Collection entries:
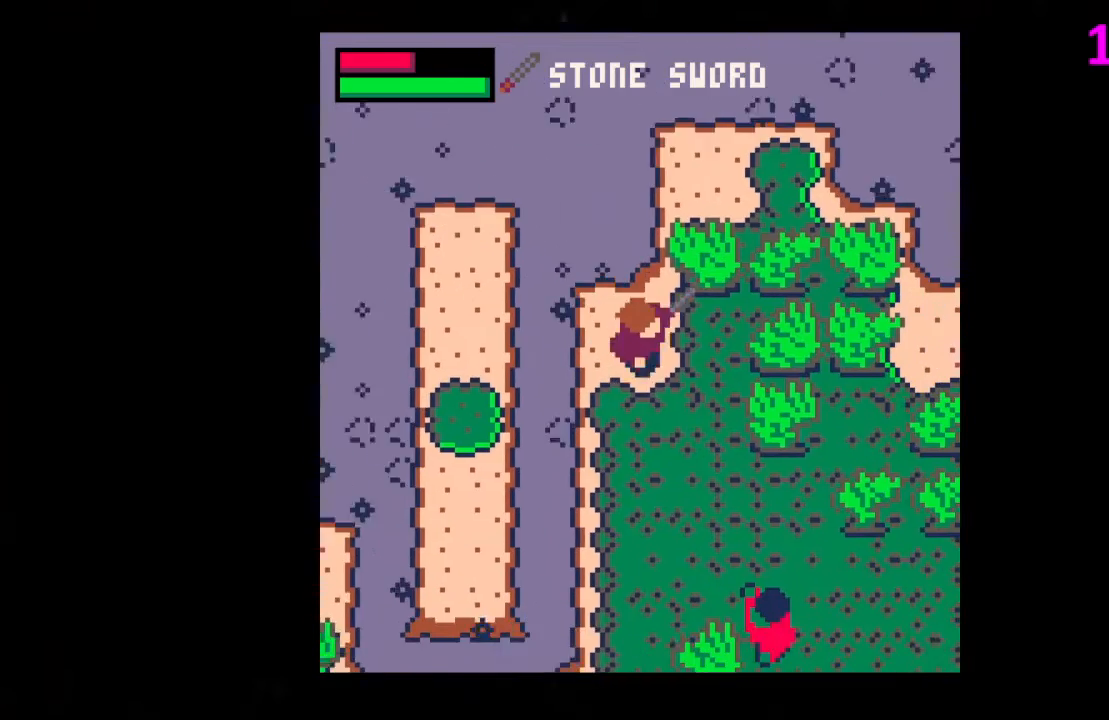
{"keys": ["down"], "events": [[200, "right", "up"]]}
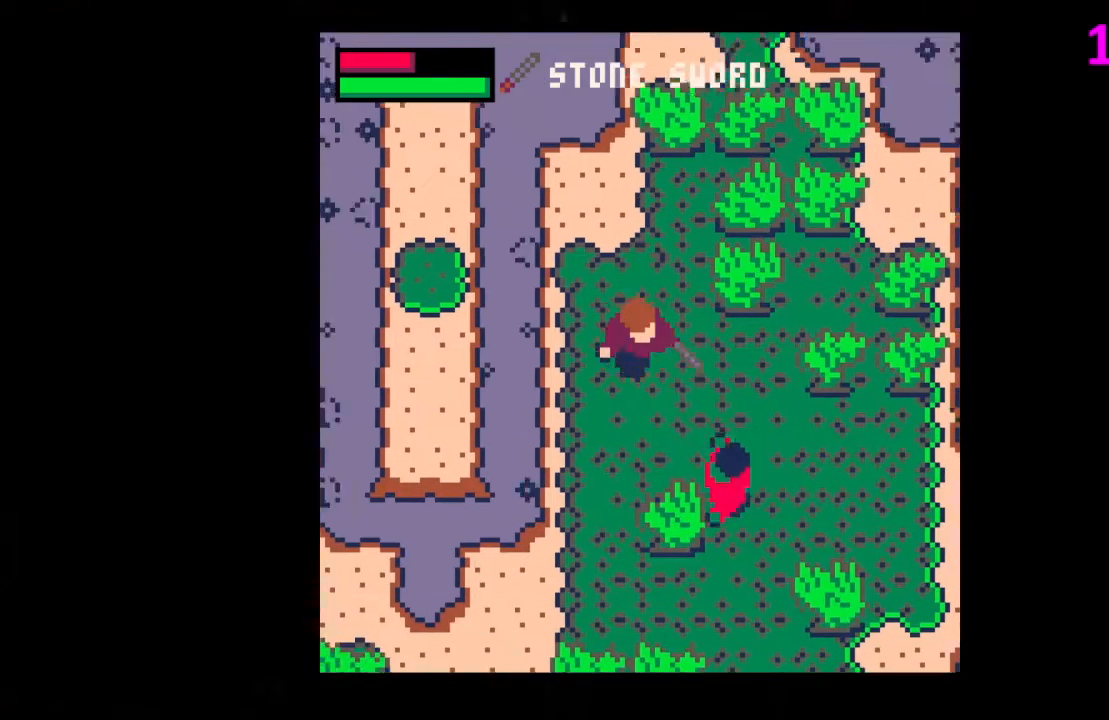
{"keys": ["x"], "events": [[33, "right", "down"], [333, "right", "up"], [333, "x", "down"], [367, "down", "up"]]}
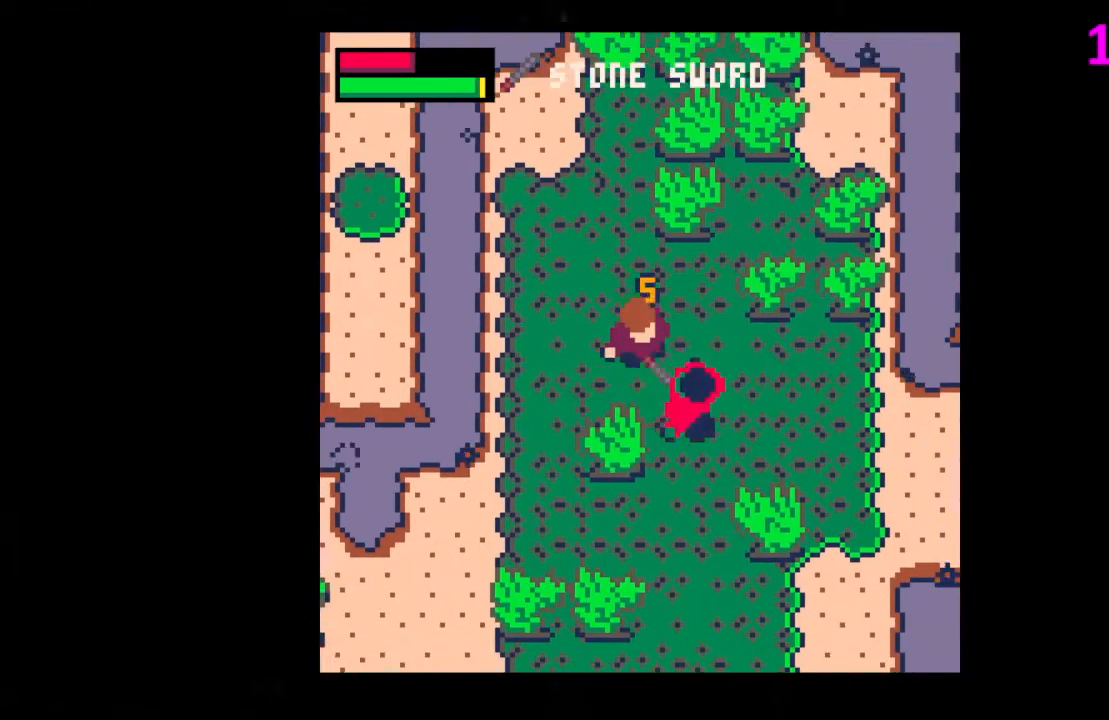
{"keys": [], "events": [[100, "down", "down"], [100, "right", "down"], [333, "x", "up"], [367, "down", "up"], [367, "right", "up"]]}
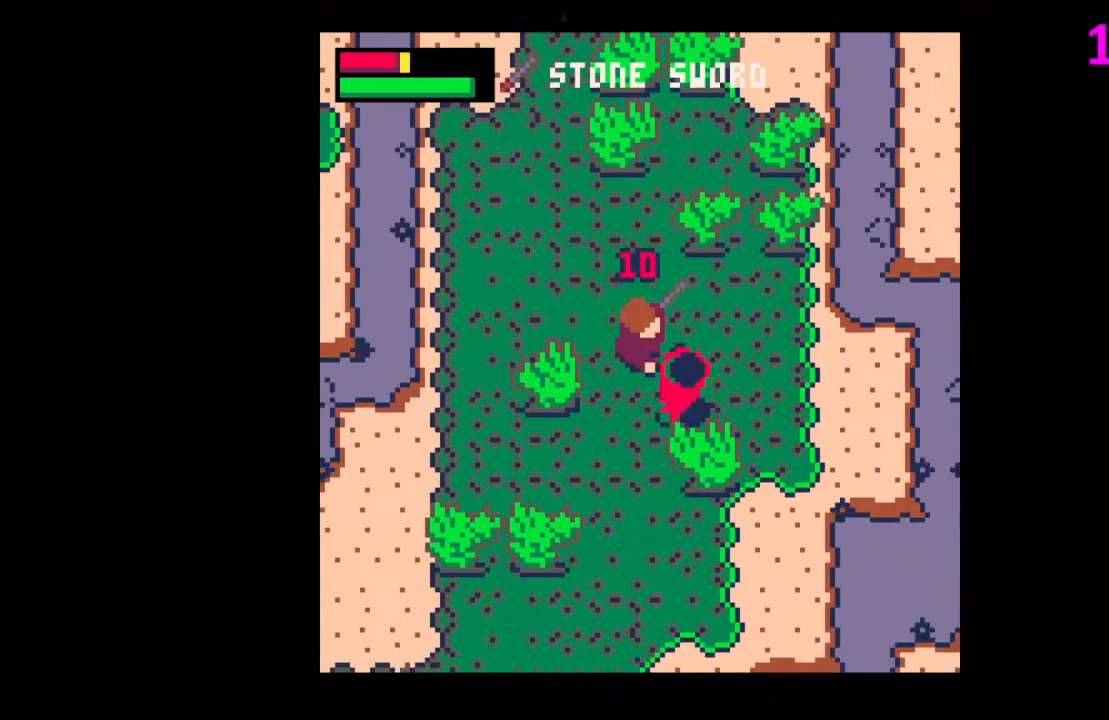
{"keys": ["down", "right"], "events": [[67, "x", "down"], [167, "x", "up"], [200, "down", "down"], [267, "right", "down"], [333, "down", "up"], [333, "right", "up"], [433, "down", "down"], [433, "right", "down"]]}
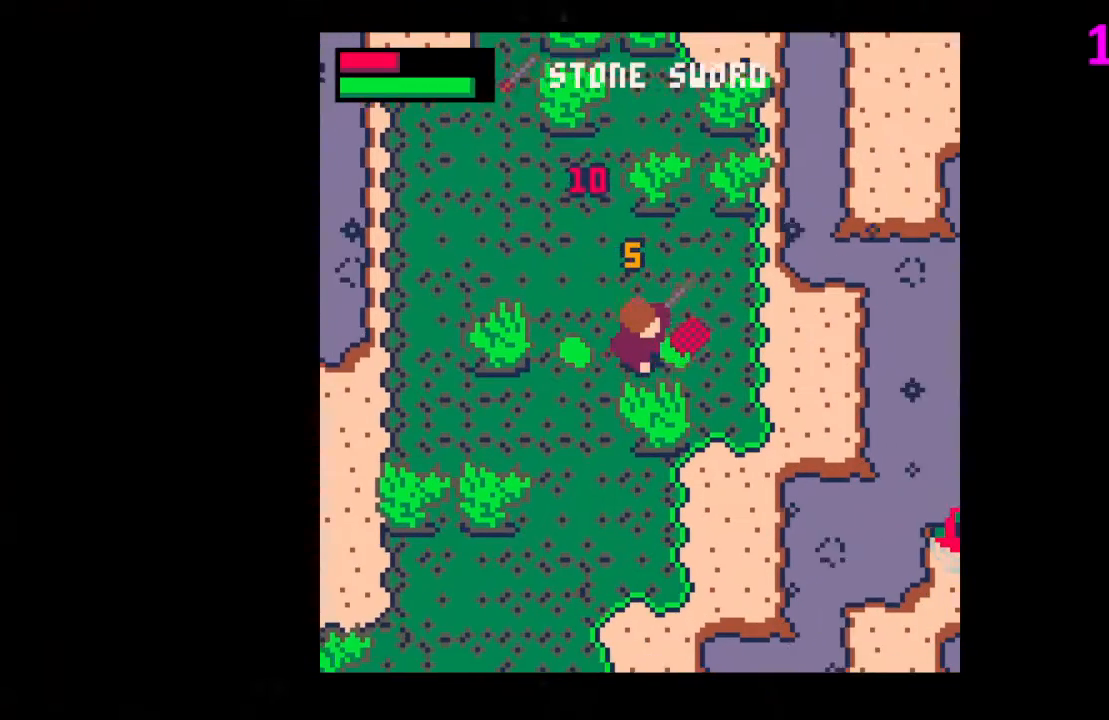
{"keys": ["left"], "events": [[33, "down", "up"], [267, "up", "down"], [367, "right", "up"], [400, "left", "down"], [400, "up", "up"]]}
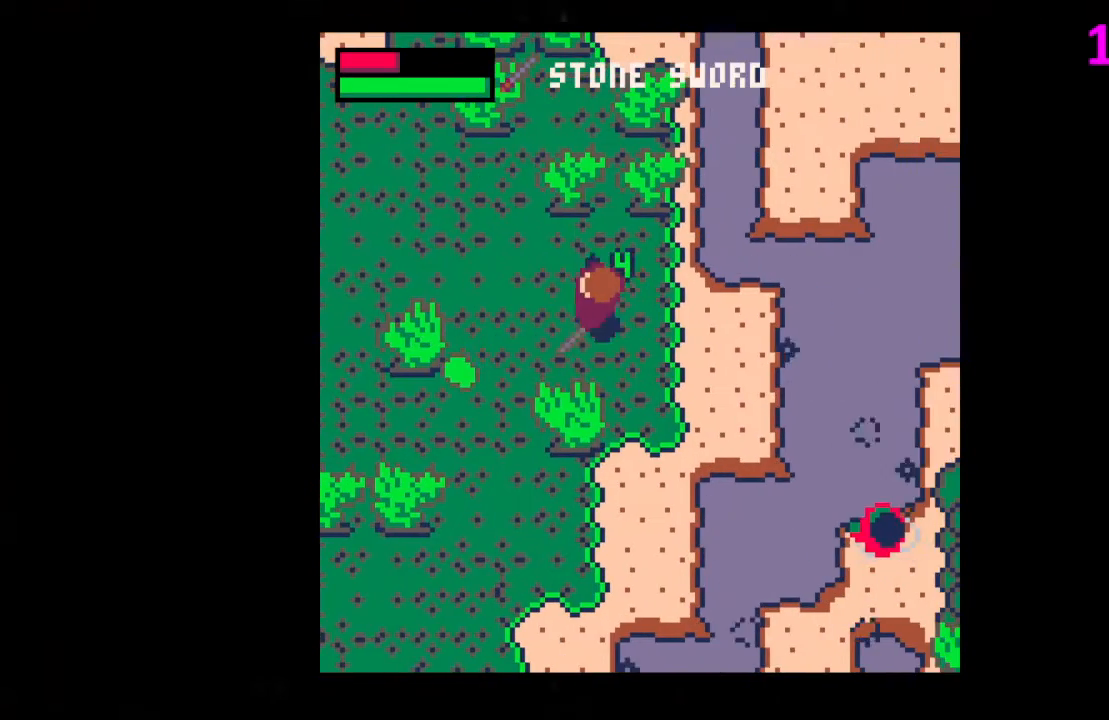
{"keys": ["down", "left"], "events": [[333, "down", "down"]]}
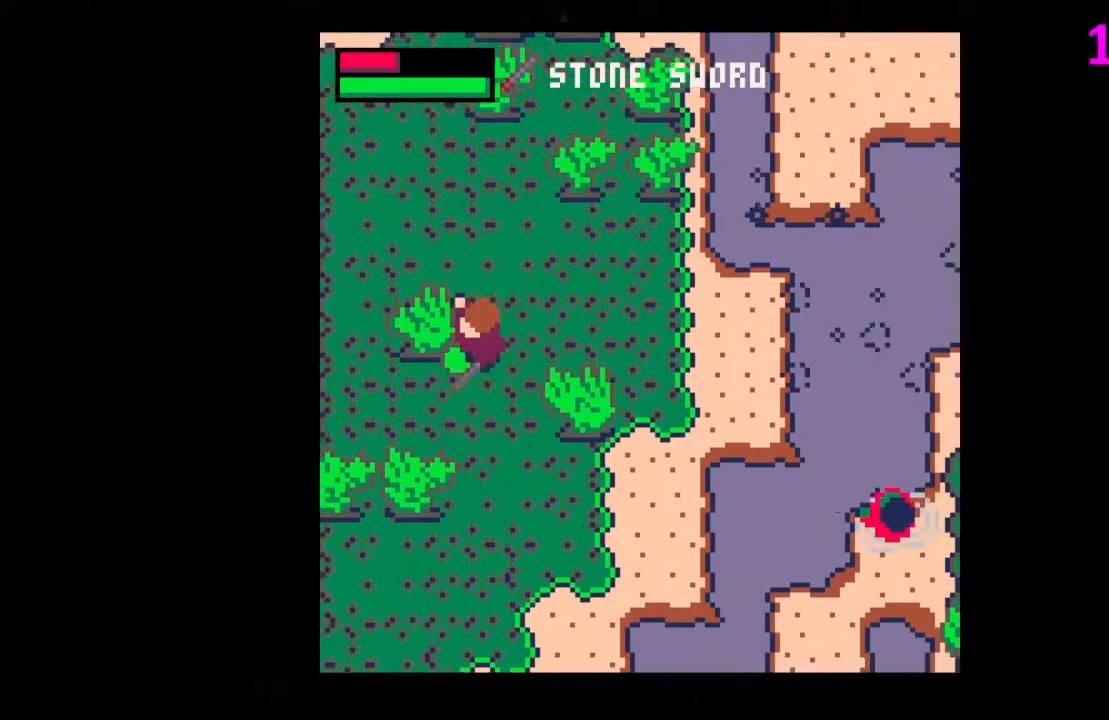
{"keys": ["down", "right"], "events": [[267, "down", "up"], [267, "left", "up"], [267, "z", "down"], [300, "z", "up"], [333, "down", "down"], [400, "x", "down"], [433, "down", "up"], [433, "right", "down"], [500, "down", "down"], [500, "x", "up"]]}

Requirement:
Transcribe the data word for word, with no images.

Result of this task:
{"keys": ["down"], "events": [[200, "right", "up"]]}
{"keys": ["x"], "events": [[33, "right", "down"], [333, "right", "up"], [333, "x", "down"], [367, "down", "up"]]}
{"keys": [], "events": [[100, "down", "down"], [100, "right", "down"], [333, "x", "up"], [367, "down", "up"], [367, "right", "up"]]}
{"keys": ["down", "right"], "events": [[67, "x", "down"], [167, "x", "up"], [200, "down", "down"], [267, "right", "down"], [333, "down", "up"], [333, "right", "up"], [433, "down", "down"], [433, "right", "down"]]}
{"keys": ["left"], "events": [[33, "down", "up"], [267, "up", "down"], [367, "right", "up"], [400, "left", "down"], [400, "up", "up"]]}
{"keys": ["down", "left"], "events": [[333, "down", "down"]]}
{"keys": ["down", "right"], "events": [[267, "down", "up"], [267, "left", "up"], [267, "z", "down"], [300, "z", "up"], [333, "down", "down"], [400, "x", "down"], [433, "down", "up"], [433, "right", "down"], [500, "down", "down"], [500, "x", "up"]]}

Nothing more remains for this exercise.